Even without rainfall, the gutters, channels and storm drains of Los Angeles County pulse with about 330 million gallons of water every day.

Enough water to supply 668,000 typical Southern California homes in a year — unaccounted water streaming over green lawns, down paved streets and concrete channels. Water wasted to the ocean during one of the worst droughts in California history.

Most of this dry-weather runoff originates with homeowners who overwater lawns. Next, it comes from over-irrigated golf courses, parks and ball fields, leaky water mains and fire hydrants as well as industrial outflows from factories.

Water managers from the South Bay to the Antelope Valley know about dry-weather runoff but have let it pass them by because it was seen as miniscule when compared to billions of gallons of potable water imported from Northern California and the Colorado River.

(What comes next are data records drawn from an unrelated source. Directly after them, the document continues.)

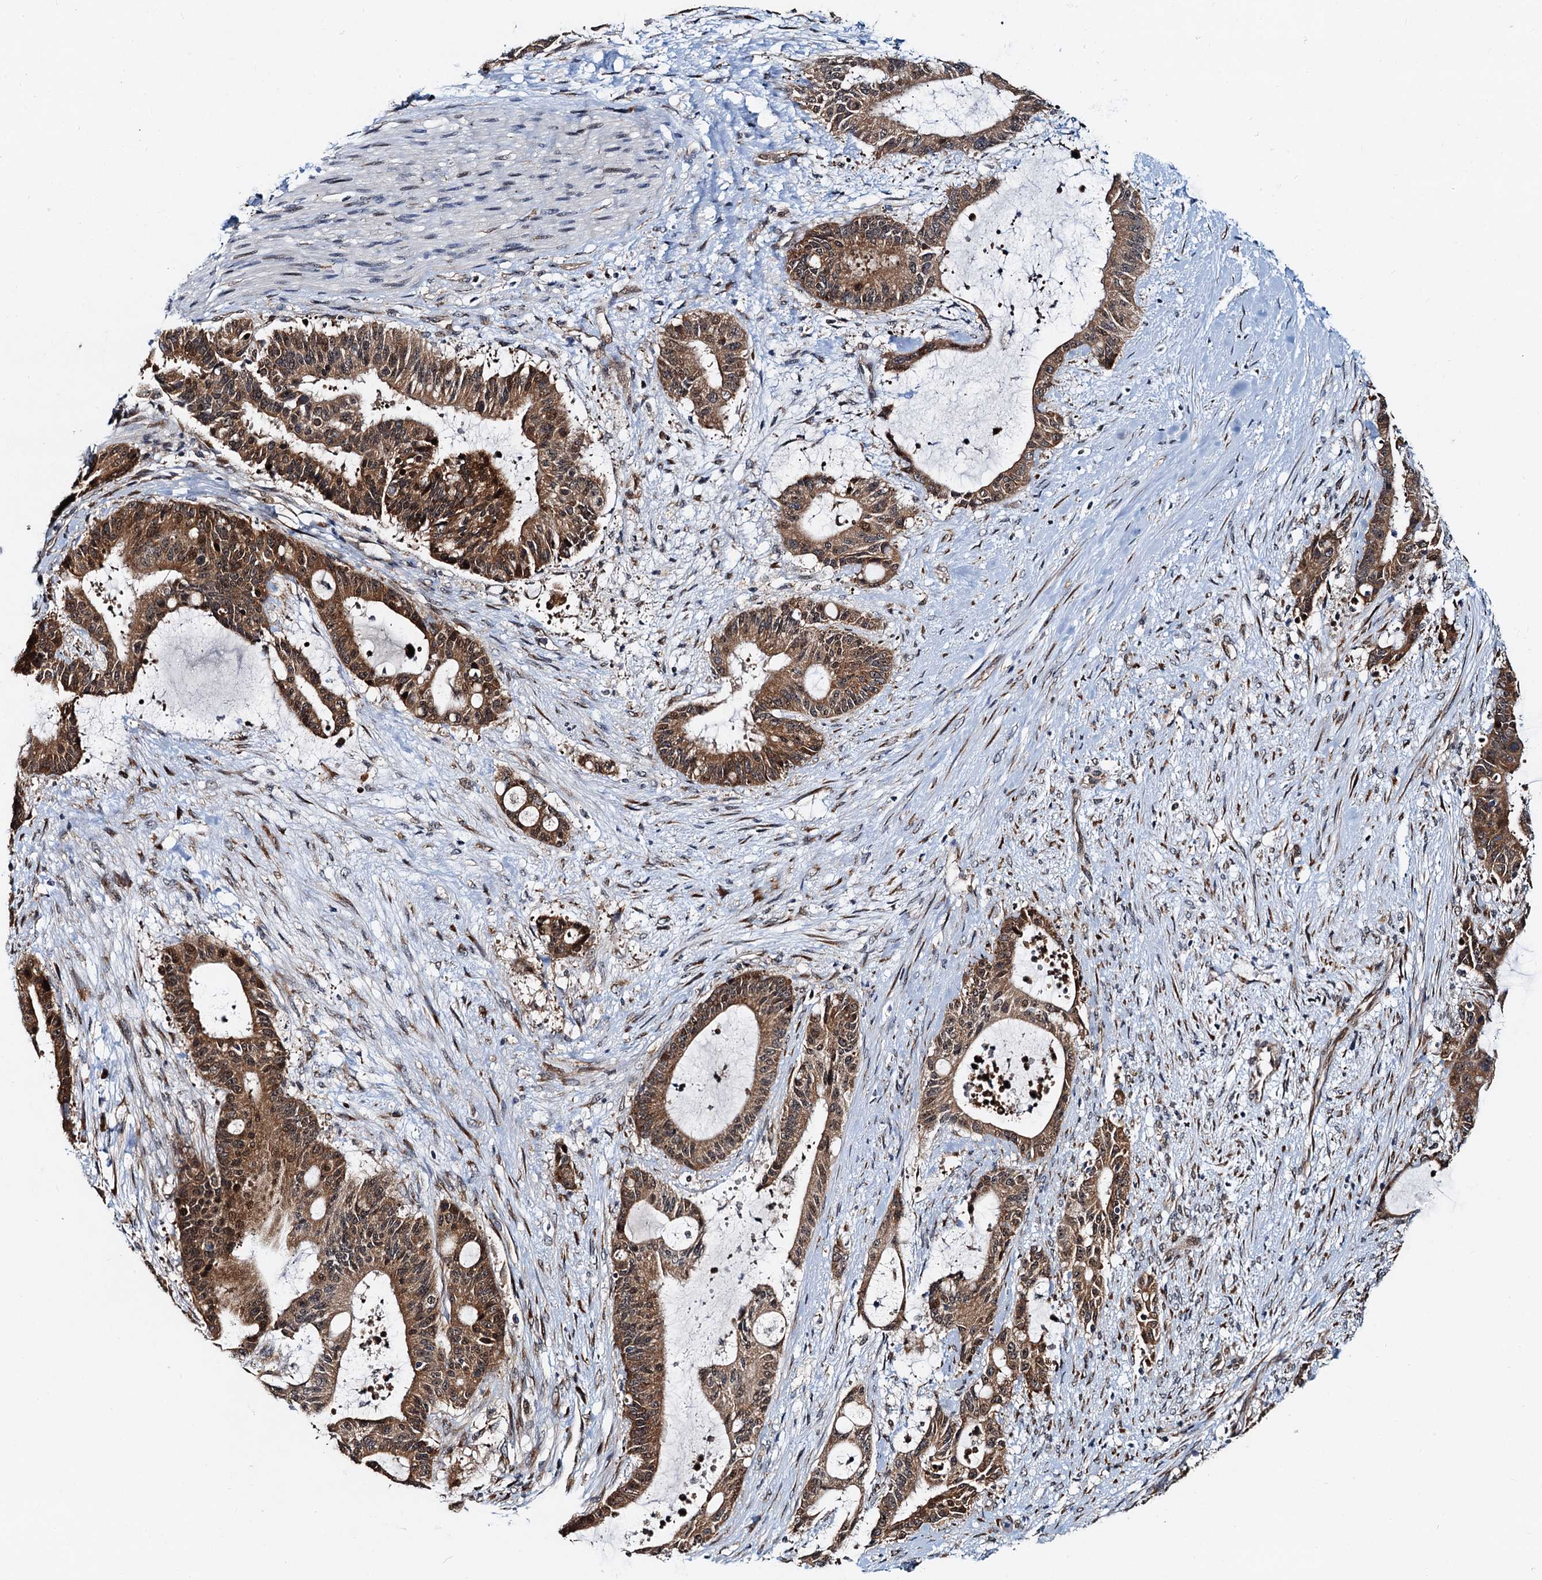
{"staining": {"intensity": "moderate", "quantity": ">75%", "location": "cytoplasmic/membranous,nuclear"}, "tissue": "liver cancer", "cell_type": "Tumor cells", "image_type": "cancer", "snomed": [{"axis": "morphology", "description": "Normal tissue, NOS"}, {"axis": "morphology", "description": "Cholangiocarcinoma"}, {"axis": "topography", "description": "Liver"}, {"axis": "topography", "description": "Peripheral nerve tissue"}], "caption": "Liver cholangiocarcinoma was stained to show a protein in brown. There is medium levels of moderate cytoplasmic/membranous and nuclear staining in approximately >75% of tumor cells.", "gene": "DNAJC21", "patient": {"sex": "female", "age": 73}}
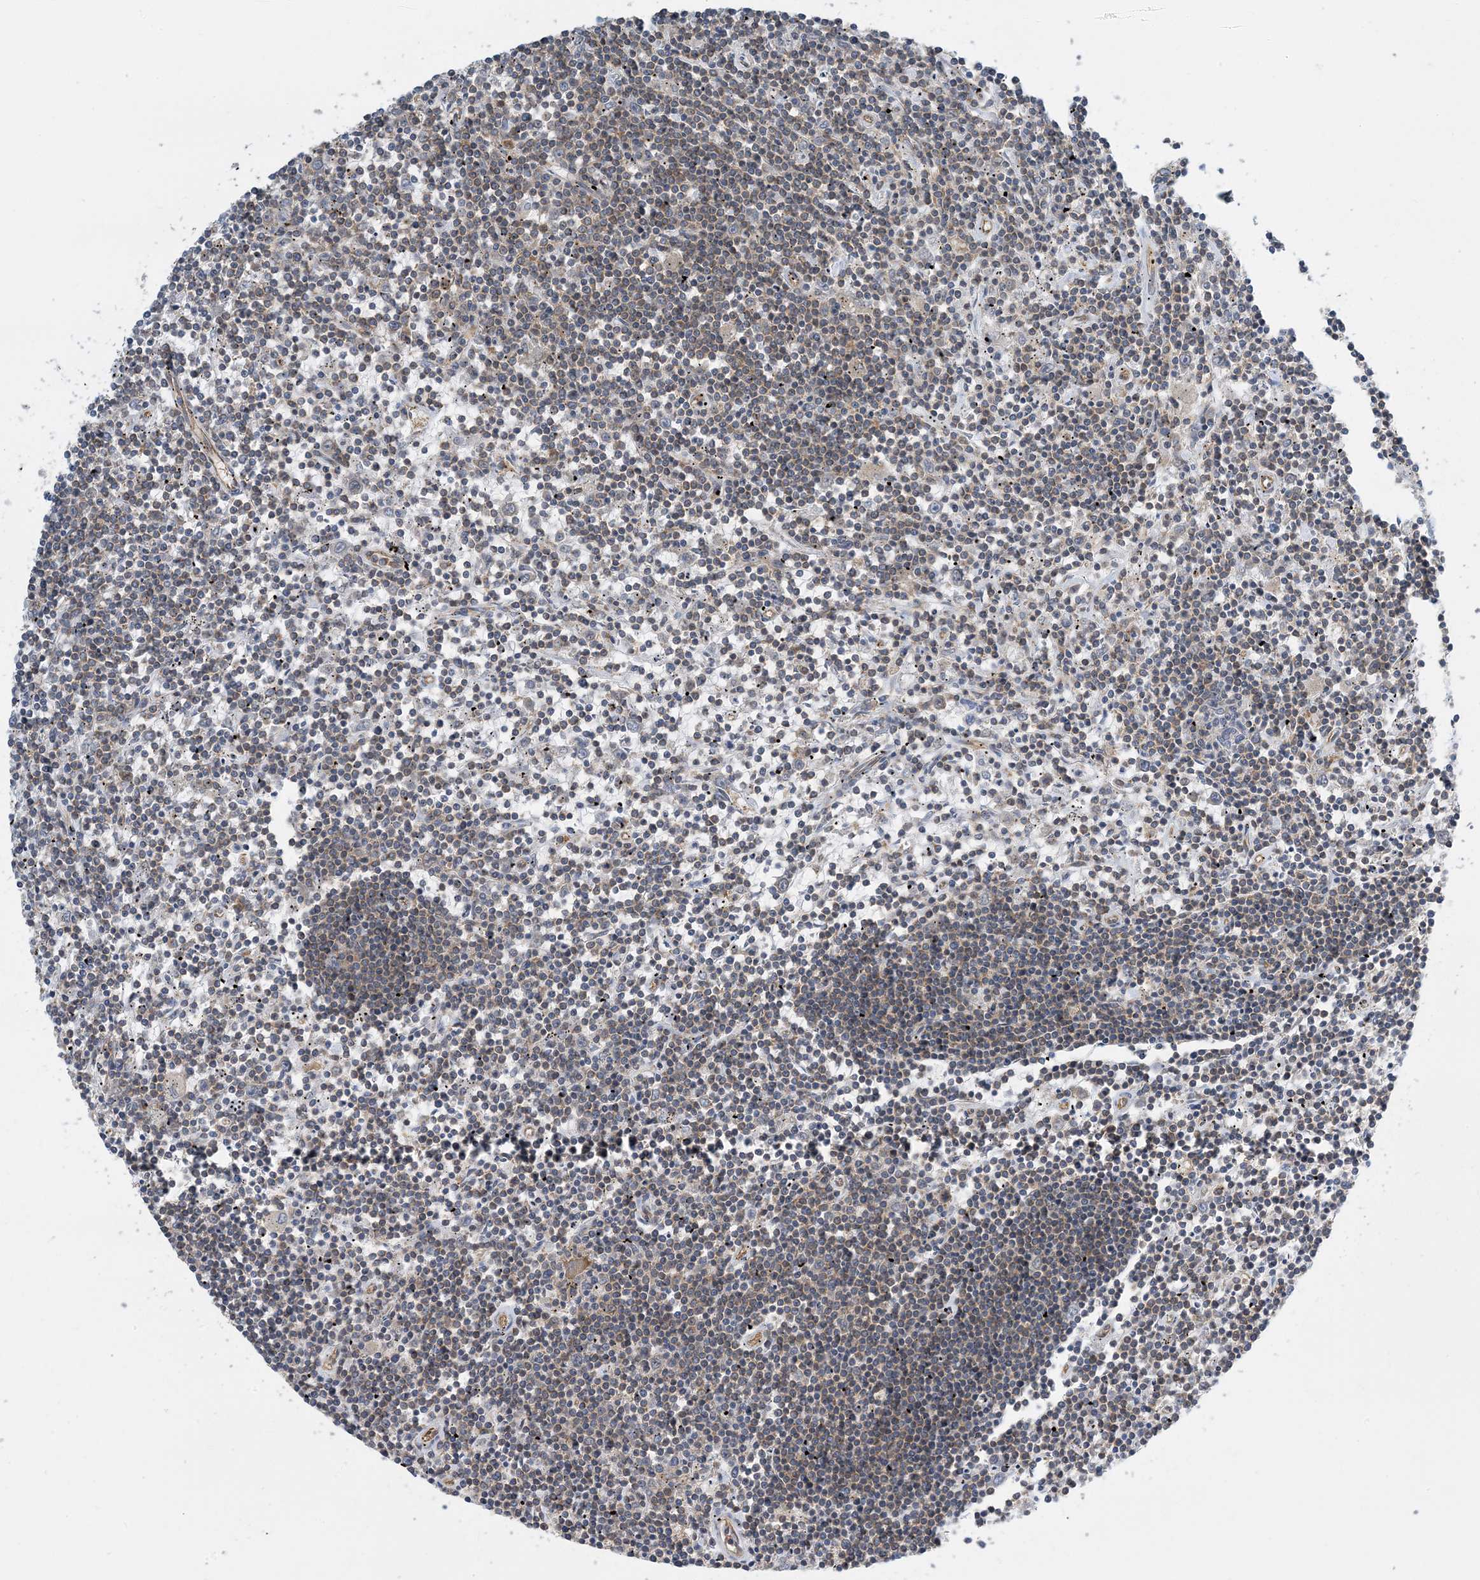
{"staining": {"intensity": "negative", "quantity": "none", "location": "none"}, "tissue": "lymphoma", "cell_type": "Tumor cells", "image_type": "cancer", "snomed": [{"axis": "morphology", "description": "Malignant lymphoma, non-Hodgkin's type, Low grade"}, {"axis": "topography", "description": "Spleen"}], "caption": "High power microscopy micrograph of an IHC histopathology image of lymphoma, revealing no significant positivity in tumor cells.", "gene": "SIDT1", "patient": {"sex": "male", "age": 76}}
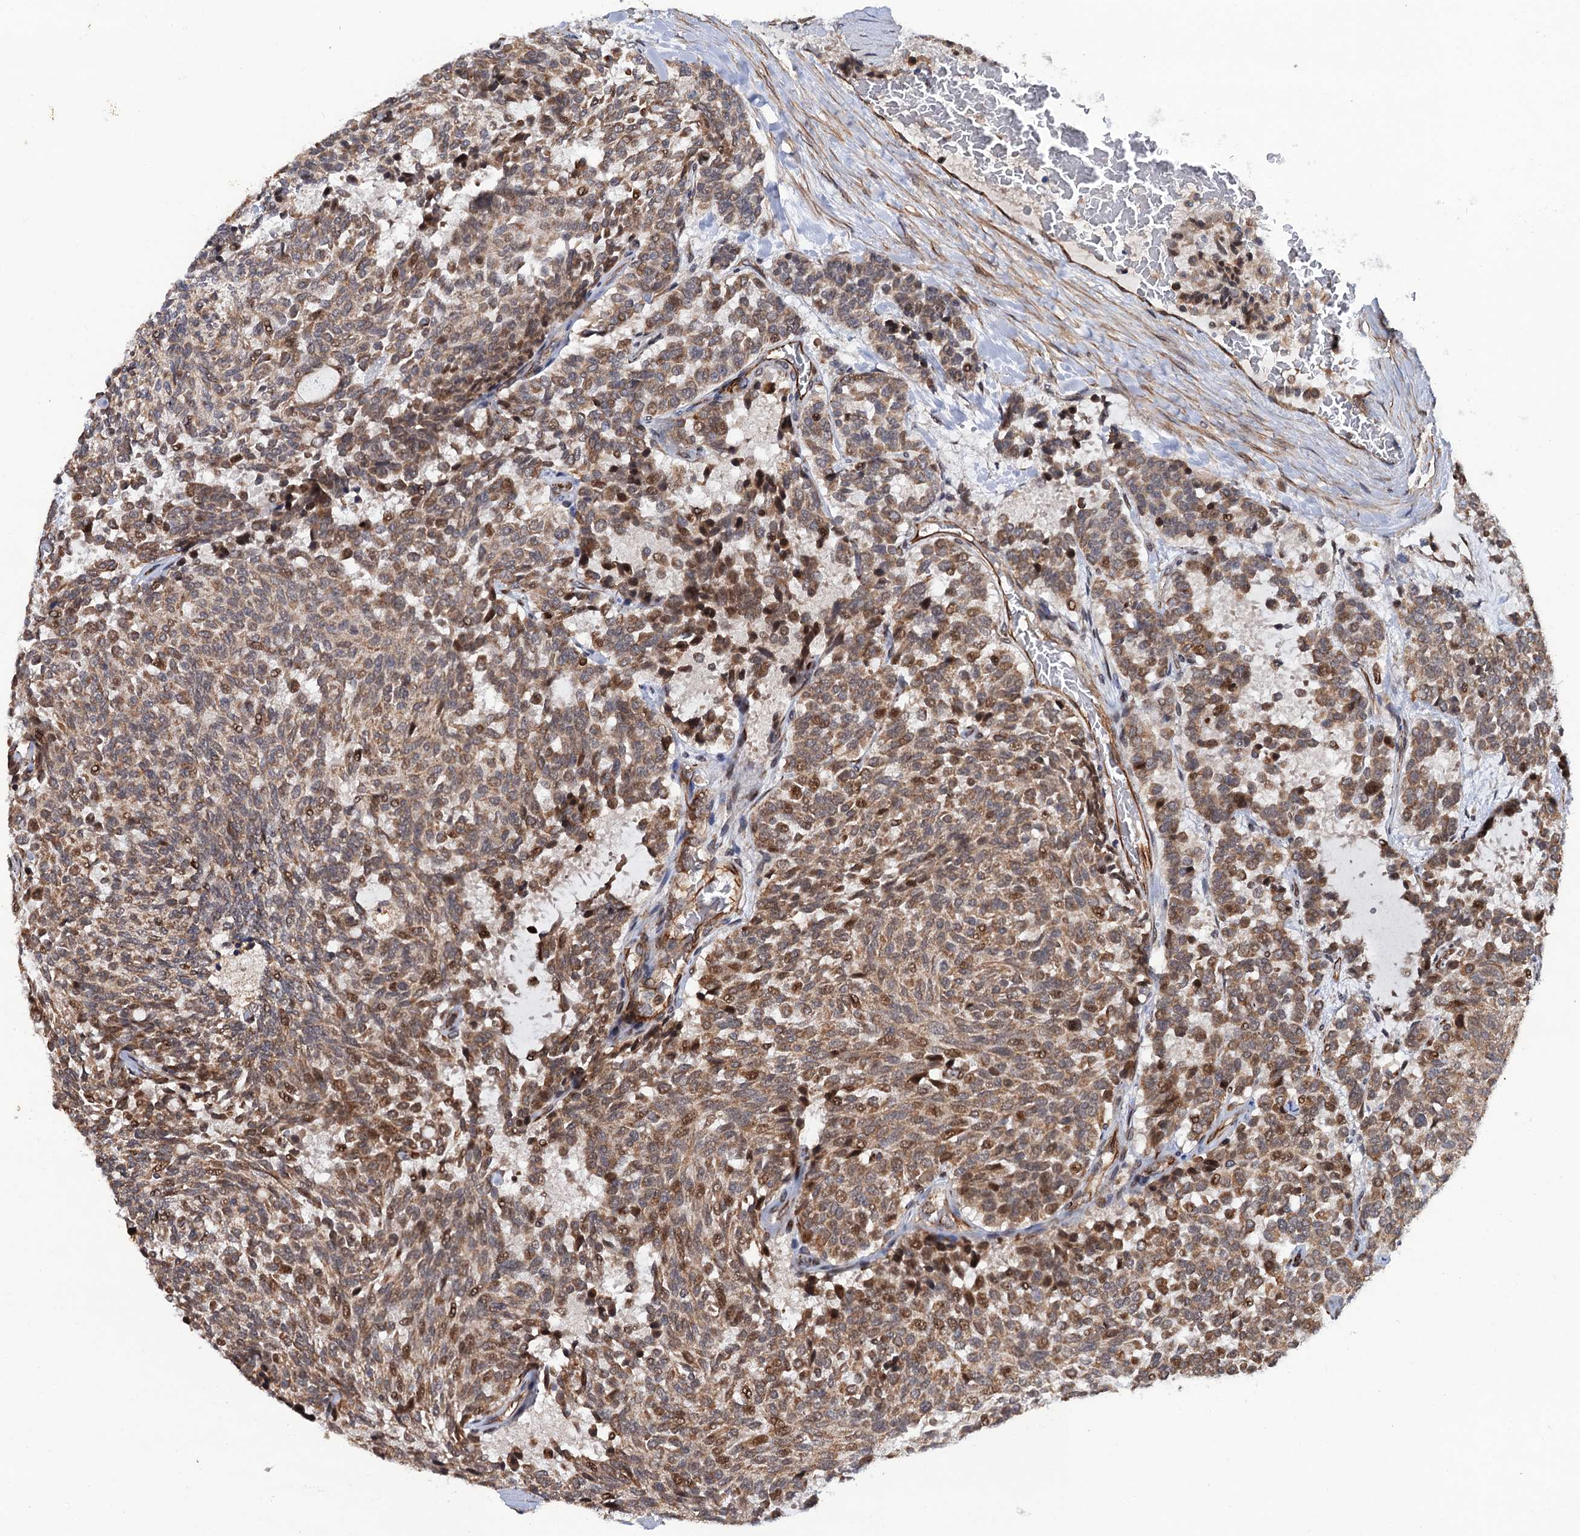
{"staining": {"intensity": "moderate", "quantity": ">75%", "location": "cytoplasmic/membranous,nuclear"}, "tissue": "carcinoid", "cell_type": "Tumor cells", "image_type": "cancer", "snomed": [{"axis": "morphology", "description": "Carcinoid, malignant, NOS"}, {"axis": "topography", "description": "Pancreas"}], "caption": "Carcinoid was stained to show a protein in brown. There is medium levels of moderate cytoplasmic/membranous and nuclear positivity in approximately >75% of tumor cells.", "gene": "FSIP1", "patient": {"sex": "female", "age": 54}}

Now that those sources are drying up due to decreases in snowpack in the Sierra Nevada and environmental uses of water to keep fish and wildlife alive in the San Joaquin-Sacramento River Delta, engineers and legislators have turned their eyes to this overlooked source as a supplement to outdoor water supplies.

“Dry-weather runoff has been the poor, forgotten Cinderella out there,” began Esther Feldman, president of Community Conservation Solutions, a nonprofit based in Venice that has studied the unusual source of water for eight years and helped contribute to a sea change in state water policy.

On Sept. 25, Cinderella was discovered. Gov. Jerry Brown signed SB 985 by state Sen. Fran Pavley, D-Agoura Hills, which will require water agencies to consider dry-weather water capture in future water-saving plans and water-recycling projects.